LTI's Bisk Receives Amazon Research Award
Assistant Professor Yonatan Bisk is among five School of Computer Science faculty members to receive the award this year
Five faculty members in Carnegie Mellon University's School of Computer Science have received Amazon Research Awards to support work in areas such as artificial intelligence, cryptography and automated reasoning. The awards recognize innovative academic work with the potential for broad societal and scientific impact, and provide recipients with unrestricted funding, Amazon Web Services (AWS) promotional credits, and access to Amazon’s cloud computing tools and public datasets.
Faculty members receiving awards include:
- Rohan Padhye, an assistant professor in the Software and Societal Systems Department, for his project, "Automated Synthesis and Evaluation of Property-Based Tests."
- Yonatan Bisk, an assistant professor in the Language Technologies Institute, for his project, "Useful, Safe and Robust Multiturn Interactions With LLMs."
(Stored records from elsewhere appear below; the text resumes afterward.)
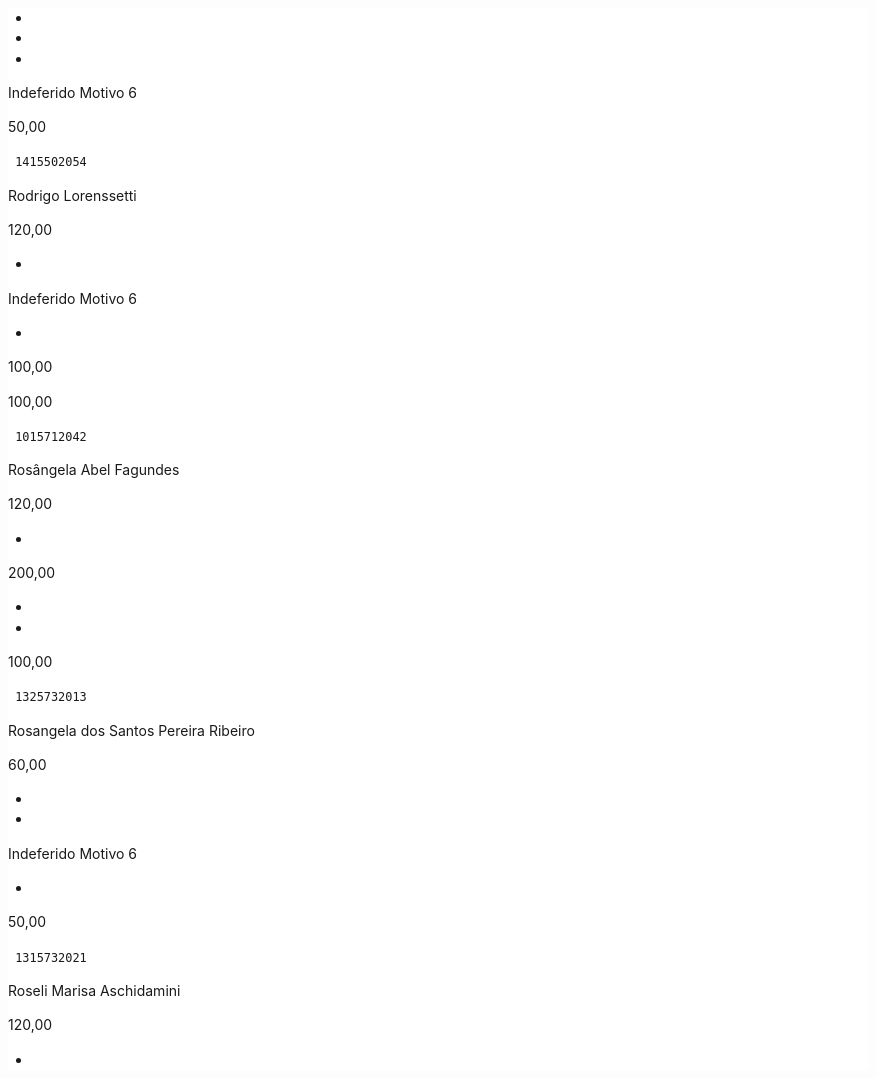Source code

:    -

   -

   -

   Indeferido Motivo 6

   50,00

     1415502054

   Rodrigo Lorenssetti

   120,00

   -

   Indeferido Motivo 6

   -

   100,00

   100,00

     1015712042

   Rosângela Abel Fagundes

   120,00

   -

   200,00

   -

   -

   100,00

     1325732013

   Rosangela dos Santos Pereira Ribeiro

   60,00

   -

   -

   Indeferido Motivo 6

   -

   50,00

     1315732021

   Roseli Marisa Aschidamini

   120,00

   -
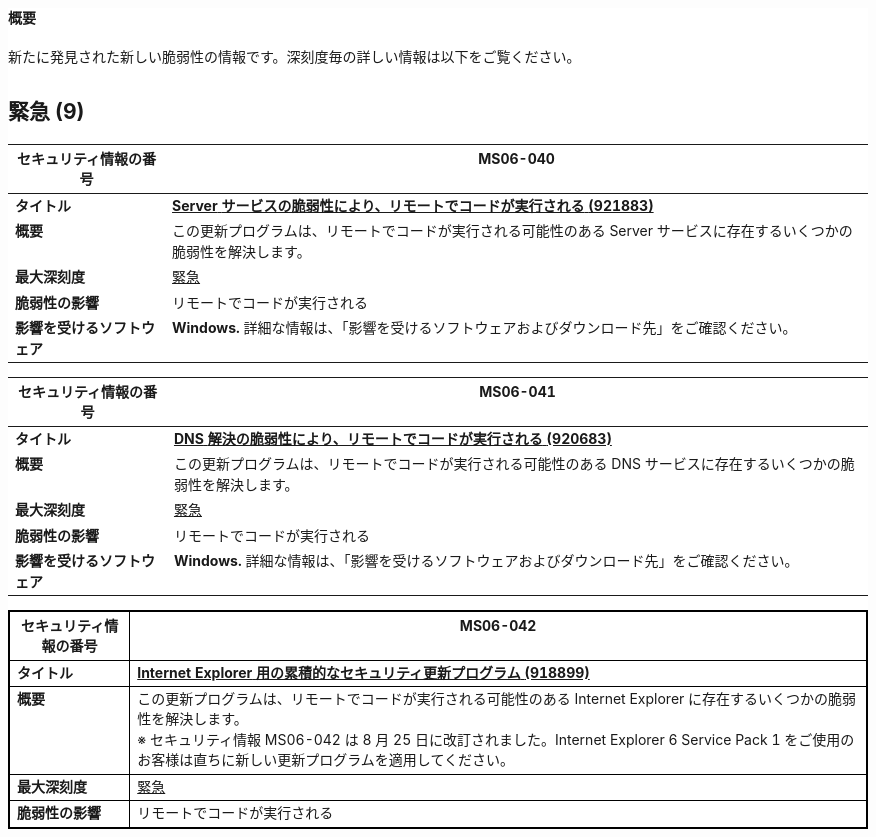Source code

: #### 概要

新たに発見された新しい脆弱性の情報です。深刻度毎の詳しい情報は以下をご覧ください。

緊急 (9)
--------


| セキュリティ情報の番号       | MS06-040                                                                                                                                    |
|------------------------------|---------------------------------------------------------------------------------------------------------------------------------------------|
| **タイトル**                 | [**Server** **サービスの脆弱性により、リモートでコードが実行される** **(921883)**](https://technet.microsoft.com/security/bulletin/ms06-040) |
| **概要**                     | この更新プログラムは、リモートでコードが実行される可能性のある Server サービスに存在するいくつかの脆弱性を解決します。                      |
| **最大深刻度**               | [緊急](https://technet.microsoft.com/security/bulletin/rating)                                                                               |
| **脆弱性の影響**             | リモートでコードが実行される                                                                                                                |
| **影響を受けるソフトウェア** | **Windows.** 詳細な情報は、「影響を受けるソフトウェアおよびダウンロード先」をご確認ください。                                               |

<p></p>
<p></p>
<p></p>


| セキュリティ情報の番号       | MS06-041                                                                                                                             |
|------------------------------|--------------------------------------------------------------------------------------------------------------------------------------|
| **タイトル**                 | [**DNS** **解決の脆弱性により、リモートでコードが実行される** **(920683)**](https://technet.microsoft.com/security/bulletin/ms06-041) |
| **概要**                     | この更新プログラムは、リモートでコードが実行される可能性のある DNS サービスに存在するいくつかの脆弱性を解決します。                  |
| **最大深刻度**               | [緊急](https://technet.microsoft.com/security/bulletin/rating)                                                                        |
| **脆弱性の影響**             | リモートでコードが実行される                                                                                                         |
| **影響を受けるソフトウェア** | **Windows.** 詳細な情報は、「影響を受けるソフトウェアおよびダウンロード先」をご確認ください。                                        |

 
<p></p>

<table style="border:1px solid black;">
<thead>
<tr class="header">
<th style="border:1px solid black;" >セキュリティ情報の番号</th>
<th style="border:1px solid black;" >MS06-042</th>
</tr>
</thead>
<tbody>
<tr class="odd">
<td style="border:1px solid black;"><strong>タイトル</strong></td>
<td style="border:1px solid black;"><a href="https://technet.microsoft.com/security/bulletin/ms06-042"><strong>Internet Explorer</strong> <strong>用の累積的なセキュリティ更新プログラム</strong> <strong>(918899)</strong></a></td>
</tr>
<tr class="even">
<td style="border:1px solid black;"><strong>概要</strong></td>
<td style="border:1px solid black;">この更新プログラムは、リモートでコードが実行される可能性のある Internet Explorer に存在するいくつかの脆弱性を解決します。<br />
※ セキュリティ情報 MS06-042 は 8 月 25 日に改訂されました。Internet Explorer 6 Service Pack 1 をご使用のお客様は直ちに新しい更新プログラムを適用してください。</td>
</tr>
<tr class="odd">
<td style="border:1px solid black;"><strong>最大深刻度</strong></td>
<td style="border:1px solid black;"><a href="https://technet.microsoft.com/security/bulletin/rating">緊急</a></td>
</tr>
<tr class="even">
<td style="border:1px solid black;"><strong>脆弱性の影響</strong></td>
<td style="border:1px solid black;">リモートでコードが実行される</td>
- Todd Mowry, a professor in the Computer Science Department (CSD), for his project, "Efficient LLM Serving on Trainium via Kernel Generation."
- Aayush Jain, an assistant professor in CSD, for his project, "Large Scale Multiparty Silent Preprocessing for MPC From LPN."
- Dimitrios Skarlatos, an assistant professor in CSD, for his project, "Scale-Out FHE LLMs on GPUs."
Amazon Research Award recipients have access to more than 700 Amazon public datasets and can use AWS services and tools. They also consult with an Amazon research contact and can participate in Amazon events and training sessions.